▸ TASK GOAL: Without including any pictures, give back all of the data exactly.

▸ RECORD EXCERPTS:
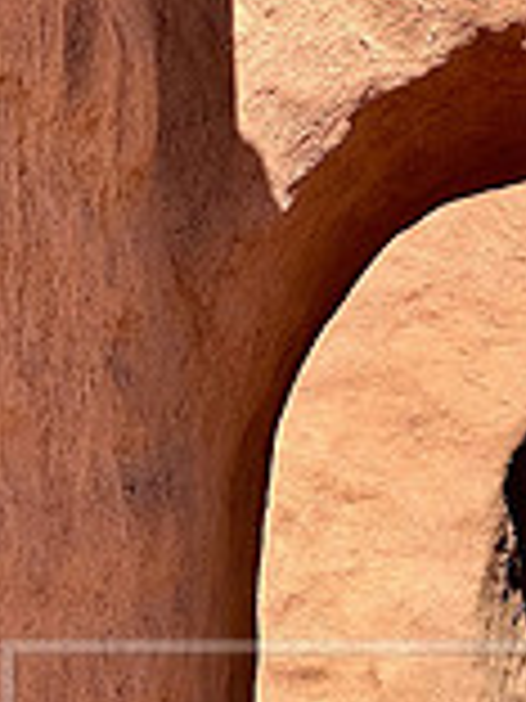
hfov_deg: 6.7
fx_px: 4498
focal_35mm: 222
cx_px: 575
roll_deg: -1.0
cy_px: 788
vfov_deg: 8.8
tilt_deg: -2.6
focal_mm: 9
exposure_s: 1/440
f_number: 2.8
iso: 32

▸ OUTPUT FOR THIS TASK:
hfov_deg: 6.7
fx_px: 4498
focal_35mm: 222
cx_px: 575
roll_deg: -1.0
cy_px: 788
vfov_deg: 8.8
tilt_deg: -2.6
focal_mm: 9
exposure_s: 1/440
f_number: 2.8
iso: 32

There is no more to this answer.